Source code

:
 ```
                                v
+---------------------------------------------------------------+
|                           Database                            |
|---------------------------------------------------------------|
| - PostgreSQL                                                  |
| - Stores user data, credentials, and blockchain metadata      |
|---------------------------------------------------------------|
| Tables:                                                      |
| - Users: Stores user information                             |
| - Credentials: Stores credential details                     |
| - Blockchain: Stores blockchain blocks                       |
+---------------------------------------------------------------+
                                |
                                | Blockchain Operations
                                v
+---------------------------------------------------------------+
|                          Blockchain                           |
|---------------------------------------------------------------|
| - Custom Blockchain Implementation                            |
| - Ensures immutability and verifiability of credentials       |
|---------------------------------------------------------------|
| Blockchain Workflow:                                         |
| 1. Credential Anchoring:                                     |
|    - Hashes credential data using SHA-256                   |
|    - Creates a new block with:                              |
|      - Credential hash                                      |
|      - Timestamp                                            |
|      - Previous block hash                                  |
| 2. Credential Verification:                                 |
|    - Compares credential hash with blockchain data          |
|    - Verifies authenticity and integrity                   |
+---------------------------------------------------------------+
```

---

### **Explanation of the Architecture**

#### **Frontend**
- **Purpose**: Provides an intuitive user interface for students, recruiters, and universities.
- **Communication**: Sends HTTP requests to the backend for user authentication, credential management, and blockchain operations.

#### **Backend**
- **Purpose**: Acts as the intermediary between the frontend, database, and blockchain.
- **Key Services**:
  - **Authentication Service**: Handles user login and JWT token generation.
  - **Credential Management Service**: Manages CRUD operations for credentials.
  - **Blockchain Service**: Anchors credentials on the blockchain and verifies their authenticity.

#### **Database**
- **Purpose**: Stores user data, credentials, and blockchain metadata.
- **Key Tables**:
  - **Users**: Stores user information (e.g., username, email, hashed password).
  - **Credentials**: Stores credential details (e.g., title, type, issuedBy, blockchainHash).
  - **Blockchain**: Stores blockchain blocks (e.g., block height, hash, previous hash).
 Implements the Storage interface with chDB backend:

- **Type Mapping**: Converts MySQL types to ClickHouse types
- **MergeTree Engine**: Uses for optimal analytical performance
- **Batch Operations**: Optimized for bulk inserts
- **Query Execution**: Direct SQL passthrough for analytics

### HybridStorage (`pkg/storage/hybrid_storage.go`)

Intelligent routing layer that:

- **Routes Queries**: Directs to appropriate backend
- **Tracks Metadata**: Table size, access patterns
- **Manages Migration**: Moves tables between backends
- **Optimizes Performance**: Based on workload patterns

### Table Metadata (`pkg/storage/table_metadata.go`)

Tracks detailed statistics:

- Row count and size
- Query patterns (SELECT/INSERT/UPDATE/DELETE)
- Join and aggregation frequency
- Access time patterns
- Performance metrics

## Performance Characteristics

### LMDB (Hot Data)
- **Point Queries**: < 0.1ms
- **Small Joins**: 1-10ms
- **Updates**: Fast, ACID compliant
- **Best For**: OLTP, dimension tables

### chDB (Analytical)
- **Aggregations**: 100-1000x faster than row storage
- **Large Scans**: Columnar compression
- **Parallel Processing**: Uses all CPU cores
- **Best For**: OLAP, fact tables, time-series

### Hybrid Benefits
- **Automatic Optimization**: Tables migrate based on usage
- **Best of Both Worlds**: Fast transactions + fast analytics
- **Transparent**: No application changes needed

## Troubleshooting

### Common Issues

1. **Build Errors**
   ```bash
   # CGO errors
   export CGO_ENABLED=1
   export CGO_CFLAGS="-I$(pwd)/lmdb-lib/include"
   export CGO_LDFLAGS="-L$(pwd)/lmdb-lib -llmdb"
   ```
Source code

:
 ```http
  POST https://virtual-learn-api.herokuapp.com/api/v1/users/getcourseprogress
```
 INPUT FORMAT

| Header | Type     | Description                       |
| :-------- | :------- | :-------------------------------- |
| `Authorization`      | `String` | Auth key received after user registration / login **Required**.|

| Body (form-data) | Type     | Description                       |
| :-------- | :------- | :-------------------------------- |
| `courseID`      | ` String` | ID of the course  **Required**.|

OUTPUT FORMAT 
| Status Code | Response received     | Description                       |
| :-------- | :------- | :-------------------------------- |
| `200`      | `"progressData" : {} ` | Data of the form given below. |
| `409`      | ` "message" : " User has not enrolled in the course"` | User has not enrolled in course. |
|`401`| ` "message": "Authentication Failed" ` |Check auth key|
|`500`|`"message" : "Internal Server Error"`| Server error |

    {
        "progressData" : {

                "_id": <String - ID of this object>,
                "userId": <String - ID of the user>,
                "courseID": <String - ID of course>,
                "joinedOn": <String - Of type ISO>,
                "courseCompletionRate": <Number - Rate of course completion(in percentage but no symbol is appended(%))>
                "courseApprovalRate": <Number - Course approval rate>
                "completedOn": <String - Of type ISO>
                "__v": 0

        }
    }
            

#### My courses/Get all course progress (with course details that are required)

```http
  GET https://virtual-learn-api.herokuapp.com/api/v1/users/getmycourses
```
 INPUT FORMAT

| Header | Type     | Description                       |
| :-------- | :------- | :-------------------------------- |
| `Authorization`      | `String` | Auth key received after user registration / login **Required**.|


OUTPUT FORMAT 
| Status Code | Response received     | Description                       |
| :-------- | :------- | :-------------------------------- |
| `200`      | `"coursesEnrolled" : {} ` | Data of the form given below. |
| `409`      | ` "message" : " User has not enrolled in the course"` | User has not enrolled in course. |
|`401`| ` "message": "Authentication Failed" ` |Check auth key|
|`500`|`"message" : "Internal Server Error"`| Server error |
+ + + + +
ACTION ITEM
Without altering a single word, copy the listing above.

TASK RESULT
Source code

:
 ```
                                v
+---------------------------------------------------------------+
|                           Database                            |
|---------------------------------------------------------------|
| - PostgreSQL                                                  |
| - Stores user data, credentials, and blockchain metadata      |
|---------------------------------------------------------------|
| Tables:                                                      |
| - Users: Stores user information                             |
| - Credentials: Stores credential details                     |
| - Blockchain: Stores blockchain blocks                       |
+---------------------------------------------------------------+
                                |
                                | Blockchain Operations
                                v
+---------------------------------------------------------------+
|                          Blockchain                           |
|---------------------------------------------------------------|
| - Custom Blockchain Implementation                            |
| - Ensures immutability and verifiability of credentials       |
|---------------------------------------------------------------|
| Blockchain Workflow:                                         |
| 1. Credential Anchoring:                                     |
|    - Hashes credential data using SHA-256                   |
|    - Creates a new block with:                              |
|      - Credential hash                                      |
|      - Timestamp                                            |
|      - Previous block hash                                  |
| 2. Credential Verification:                                 |
|    - Compares credential hash with blockchain data          |
|    - Verifies authenticity and integrity                   |
+---------------------------------------------------------------+
```

---

### **Explanation of the Architecture**

#### **Frontend**
- **Purpose**: Provides an intuitive user interface for students, recruiters, and universities.
- **Communication**: Sends HTTP requests to the backend for user authentication, credential management, and blockchain operations.

#### **Backend**
- **Purpose**: Acts as the intermediary between the frontend, database, and blockchain.
- **Key Services**:
  - **Authentication Service**: Handles user login and JWT token generation.
  - **Credential Management Service**: Manages CRUD operations for credentials.
  - **Blockchain Service**: Anchors credentials on the blockchain and verifies their authenticity.

#### **Database**
- **Purpose**: Stores user data, credentials, and blockchain metadata.
- **Key Tables**:
  - **Users**: Stores user information (e.g., username, email, hashed password).
  - **Credentials**: Stores credential details (e.g., title, type, issuedBy, blockchainHash).
  - **Blockchain**: Stores blockchain blocks (e.g., block height, hash, previous hash).
 Implements the Storage interface with chDB backend:

- **Type Mapping**: Converts MySQL types to ClickHouse types
- **MergeTree Engine**: Uses for optimal analytical performance
- **Batch Operations**: Optimized for bulk inserts
- **Query Execution**: Direct SQL passthrough for analytics

### HybridStorage (`pkg/storage/hybrid_storage.go`)

Intelligent routing layer that:

- **Routes Queries**: Directs to appropriate backend
- **Tracks Metadata**: Table size, access patterns
- **Manages Migration**: Moves tables between backends
- **Optimizes Performance**: Based on workload patterns

### Table Metadata (`pkg/storage/table_metadata.go`)

Tracks detailed statistics:

- Row count and size
- Query patterns (SELECT/INSERT/UPDATE/DELETE)
- Join and aggregation frequency
- Access time patterns
- Performance metrics

## Performance Characteristics

### LMDB (Hot Data)
- **Point Queries**: < 0.1ms
- **Small Joins**: 1-10ms
- **Updates**: Fast, ACID compliant
- **Best For**: OLTP, dimension tables

### chDB (Analytical)
- **Aggregations**: 100-1000x faster than row storage
- **Large Scans**: Columnar compression
- **Parallel Processing**: Uses all CPU cores
- **Best For**: OLAP, fact tables, time-series

### Hybrid Benefits
- **Automatic Optimization**: Tables migrate based on usage
- **Best of Both Worlds**: Fast transactions + fast analytics
- **Transparent**: No application changes needed

## Troubleshooting

### Common Issues

1. **Build Errors**
   ```bash
   # CGO errors
   export CGO_ENABLED=1
   export CGO_CFLAGS="-I$(pwd)/lmdb-lib/include"
   export CGO_LDFLAGS="-L$(pwd)/lmdb-lib -llmdb"
   ```
Source code

:
 ```http
  POST https://virtual-learn-api.herokuapp.com/api/v1/users/getcourseprogress
```
 INPUT FORMAT

| Header | Type     | Description                       |
| :-------- | :------- | :-------------------------------- |
| `Authorization`      | `String` | Auth key received after user registration / login **Required**.|

| Body (form-data) | Type     | Description                       |
| :-------- | :------- | :-------------------------------- |
| `courseID`      | ` String` | ID of the course  **Required**.|

OUTPUT FORMAT 
| Status Code | Response received     | Description                       |
| :-------- | :------- | :-------------------------------- |
| `200`      | `"progressData" : {} ` | Data of the form given below. |
| `409`      | ` "message" : " User has not enrolled in the course"` | User has not enrolled in course. |
|`401`| ` "message": "Authentication Failed" ` |Check auth key|
|`500`|`"message" : "Internal Server Error"`| Server error |

    {
        "progressData" : {

                "_id": <String - ID of this object>,
                "userId": <String - ID of the user>,
                "courseID": <String - ID of course>,
                "joinedOn": <String - Of type ISO>,
                "courseCompletionRate": <Number - Rate of course completion(in percentage but no symbol is appended(%))>
                "courseApprovalRate": <Number - Course approval rate>
                "completedOn": <String - Of type ISO>
                "__v": 0

        }
    }
            

#### My courses/Get all course progress (with course details that are required)

```http
  GET https://virtual-learn-api.herokuapp.com/api/v1/users/getmycourses
```
 INPUT FORMAT

| Header | Type     | Description                       |
| :-------- | :------- | :-------------------------------- |
| `Authorization`      | `String` | Auth key received after user registration / login **Required**.|


OUTPUT FORMAT 
| Status Code | Response received     | Description                       |
| :-------- | :------- | :-------------------------------- |
| `200`      | `"coursesEnrolled" : {} ` | Data of the form given below. |
| `409`      | ` "message" : " User has not enrolled in the course"` | User has not enrolled in course. |
|`401`| ` "message": "Authentication Failed" ` |Check auth key|
|`500`|`"message" : "Internal Server Error"`| Server error |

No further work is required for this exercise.